The suspect is also alleged to have told her online customers that she could sexually abuse children of any age and that the children could do whatever sex act the customer wanted until the children cried in pain.

She even allegedly offered to sexually abuse a three month old baby in exchange for money but the baby was not found during the operation.

During the rescue mission, the suspect was caught by police in the act of offering to perform sex acts on her own eight-year-old daughter and “live-stream” those sex acts from her home.

The suspect was not poor, and had allegedly demanded thousands of pesos for every child sexual abuse show and had been doing this for several years. She lived in a four-room house with a large LED flat screen TV, two laptops, a tablet and an entertainment centre.

The International Justice Mission (IJM), a global organisation that protects poor communities from violence by partnering with local authorities, and helped facilitate the latest rescue of Filipino cybersex victims, has warned that the “disturbing” crime is fast-growing.

David Westlake, chief executive of the organisation’s UK branch, said: “Cybersex trafficking of children is a deeply disturbing global problem. Demand largely comes from Western paedophiles in places including the UK, Canada and the US.

“Increased global access to technology and the internet means that this dark crime is growing at an alarming rate.
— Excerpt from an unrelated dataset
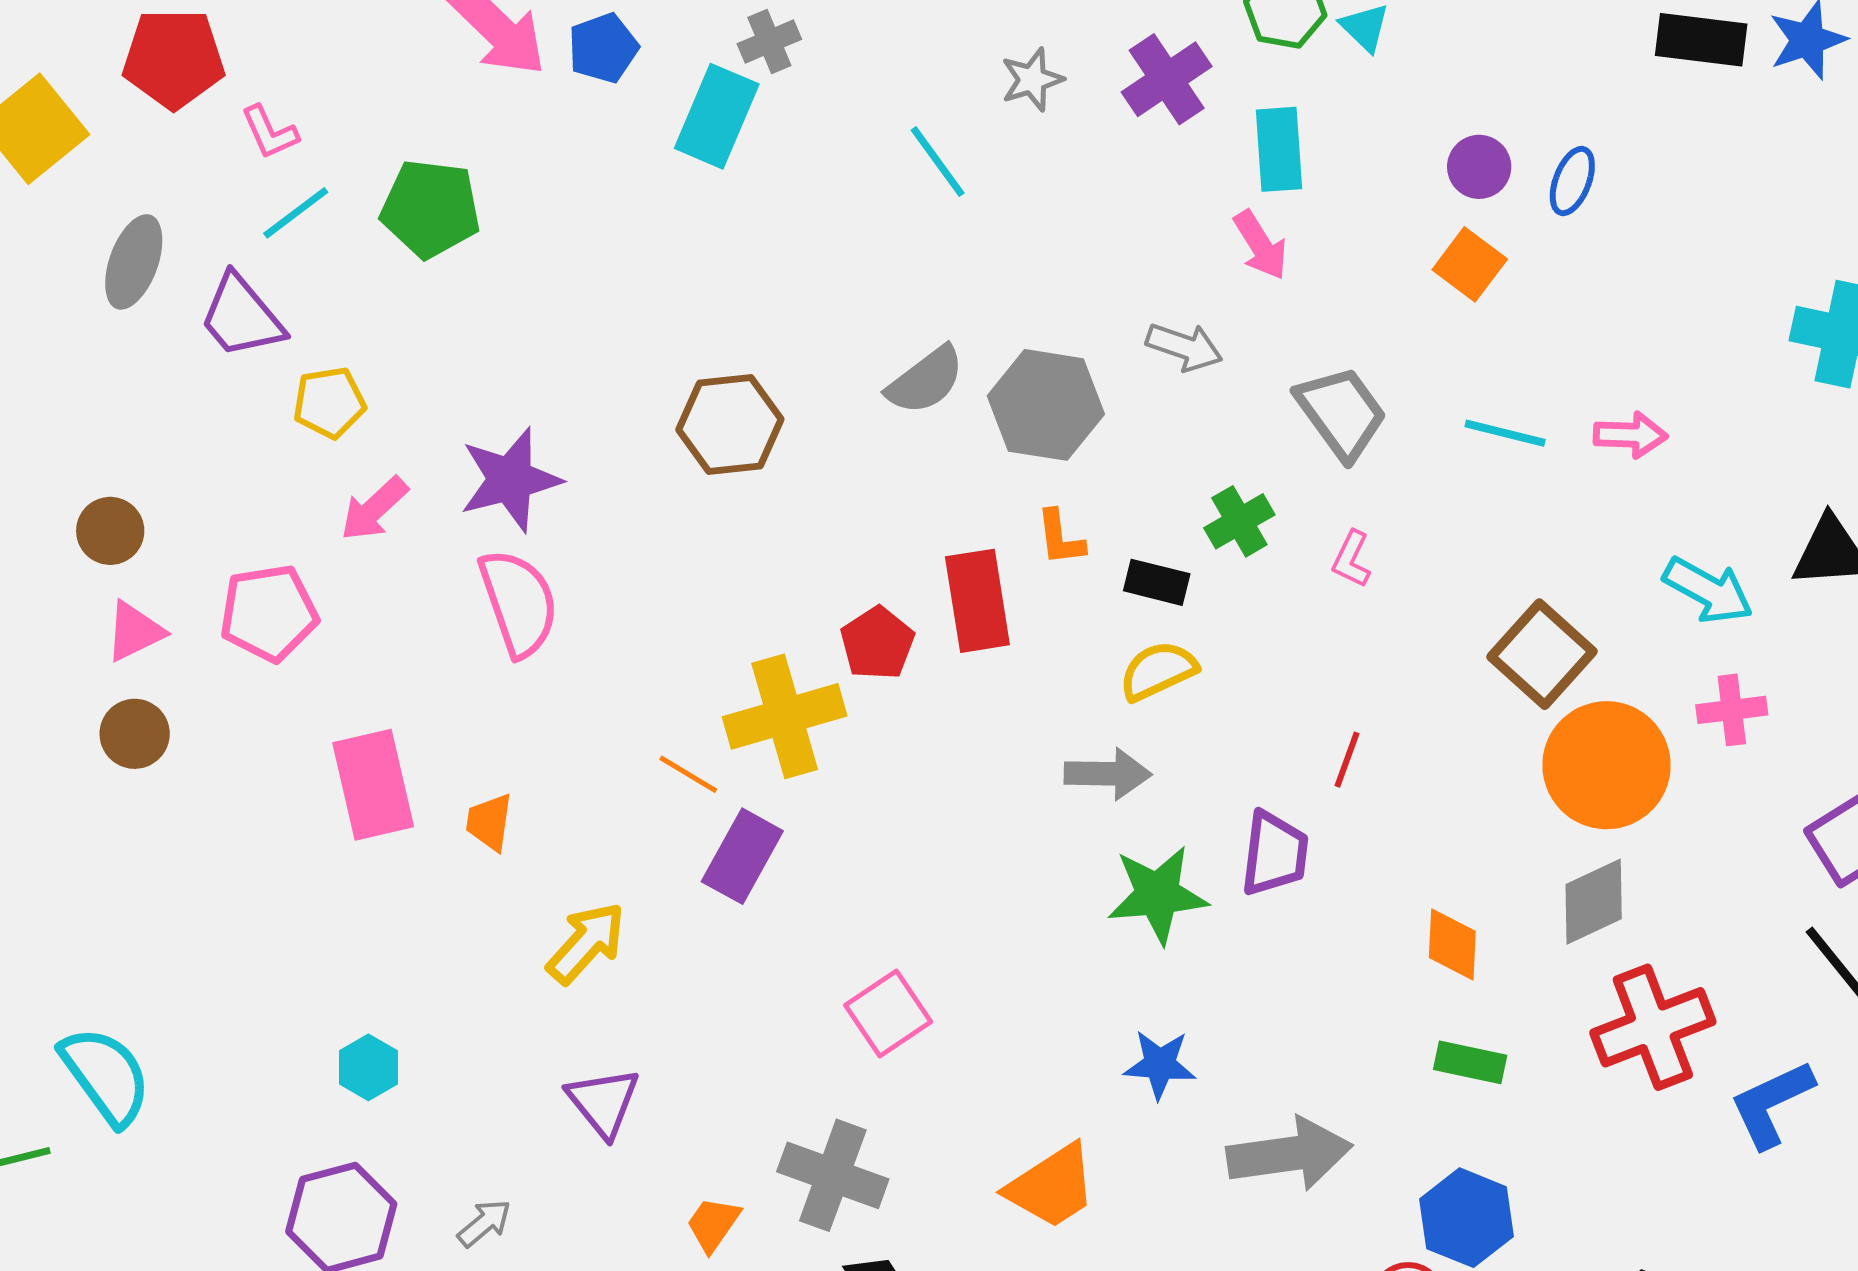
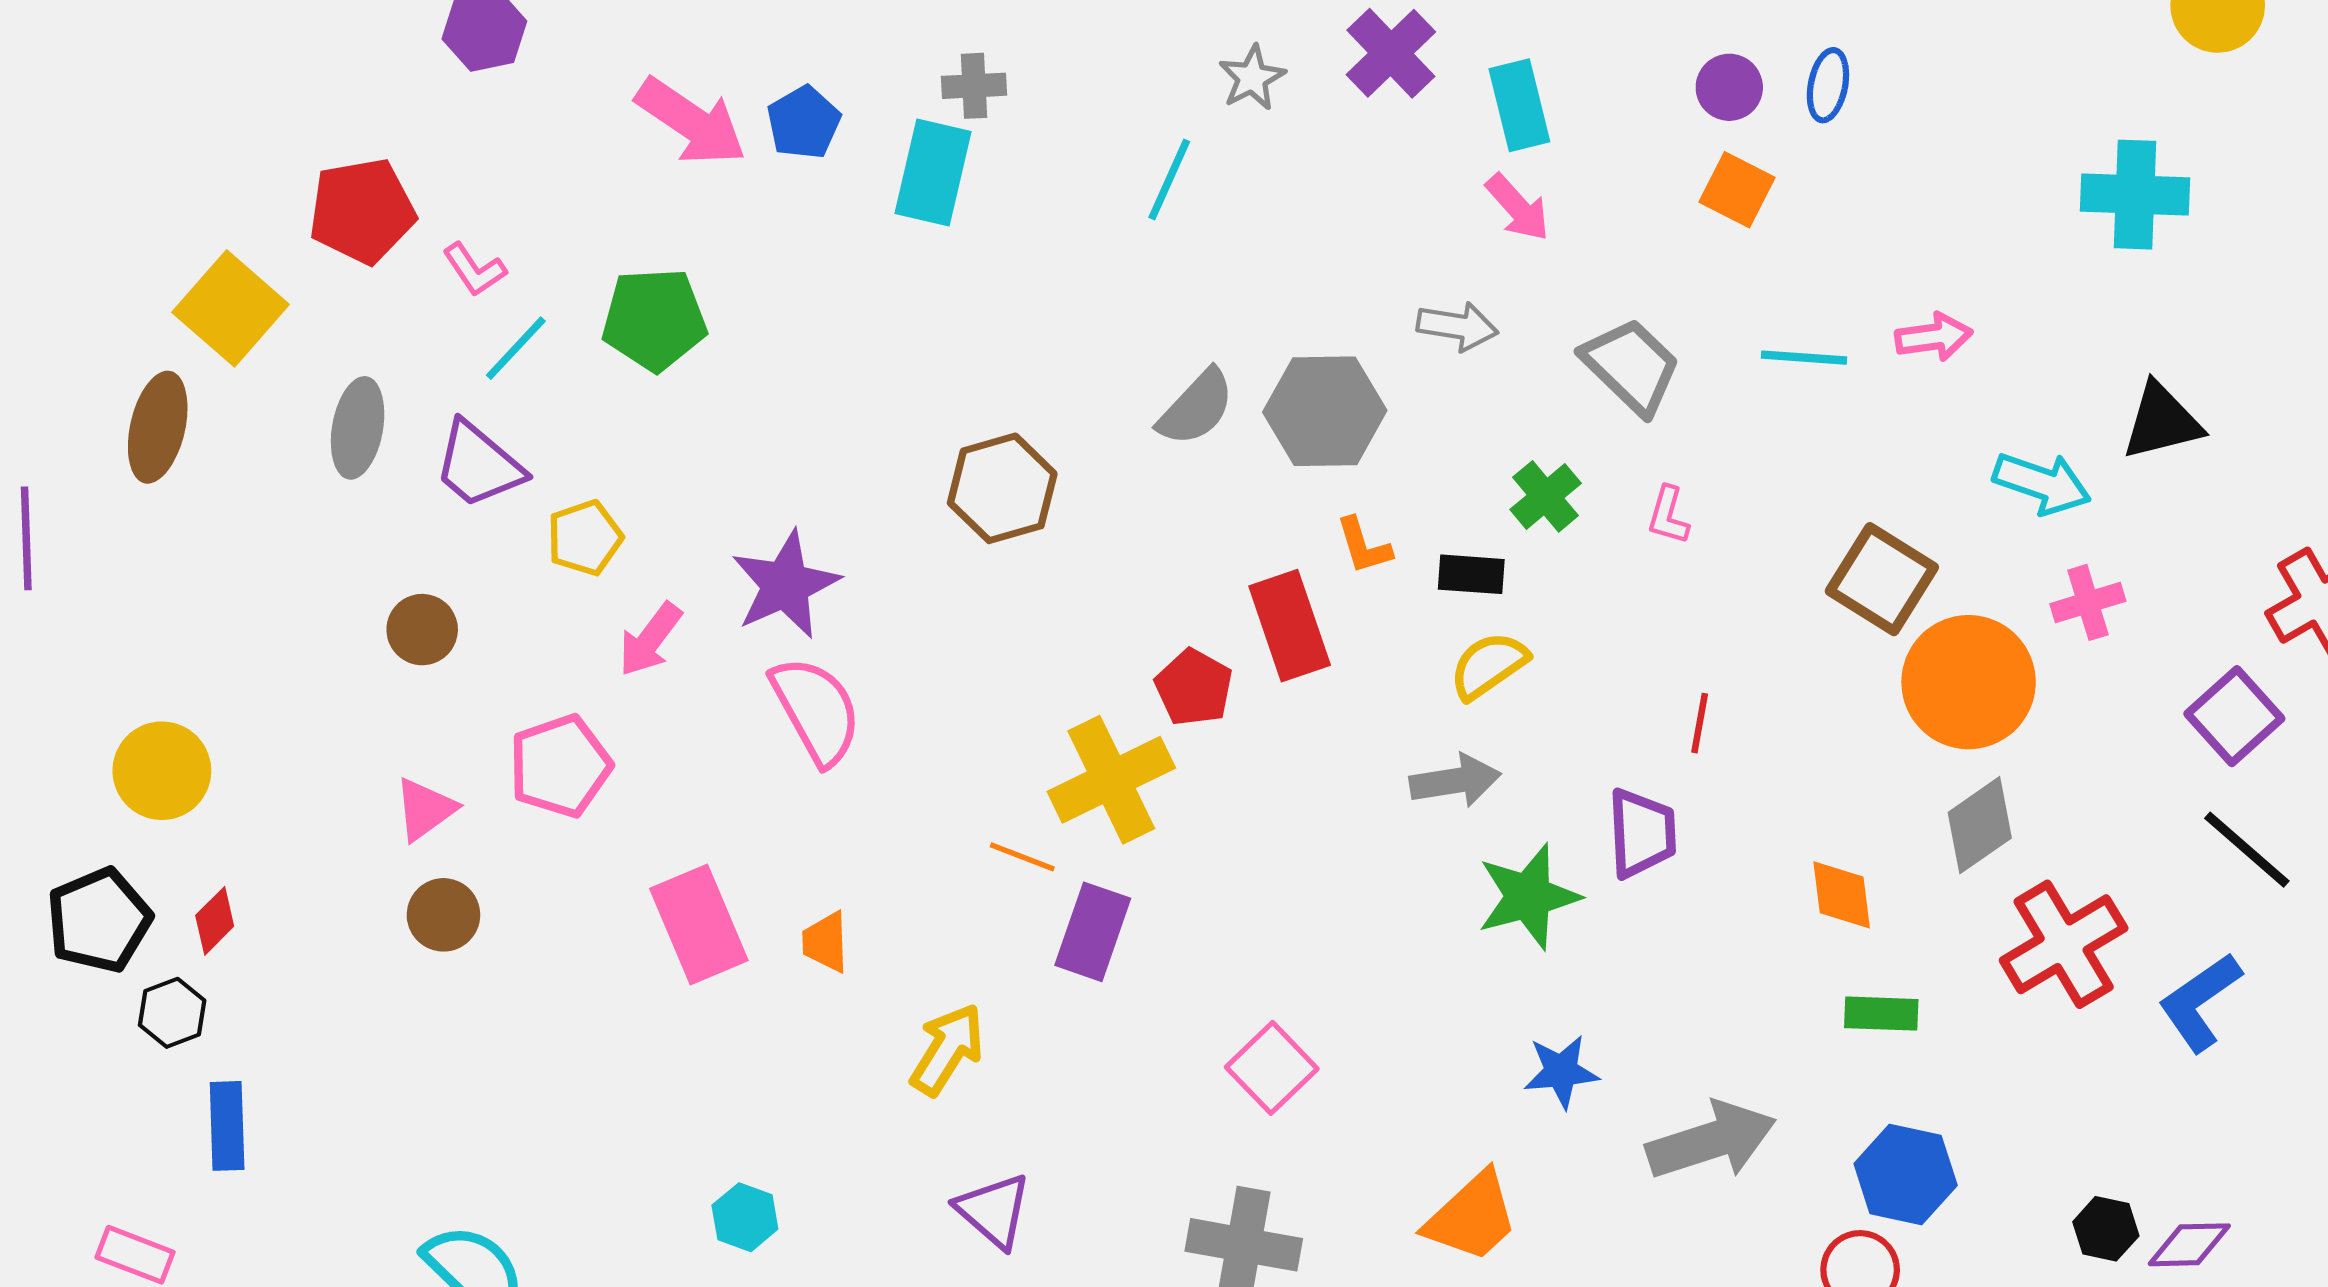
gray cross: (769, 41) -> (974, 86), turned 30
cyan line: (938, 162) -> (1169, 180), turned 70
brown circle: (110, 531) -> (422, 630), moved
Filipino police alone are receiving thousands of referrals every month.

"International Justice Mission and Filipino police are urgently working with global police and intelligence sources from countries like the UK, US and Canada to help identify victims being abused and then rescue them.

“We urgently need more people to join us in the fight to stop traffickers from stealing the childhoods and innocence of Filipino children in this brutal way.”

Following the arrest of the suspect in the latest rescue, Philippines police superintendent Maria Sheila T Portento, from the Women and Children Protection Center (WCPC), said: “This operation is the clear message that WCPC wants to send to every facilitator/perpetrator of this crime.

“We mean business… that is, put you behind bars and make you accountable for every act of exploitation you commit and every dream of children you destroyed.”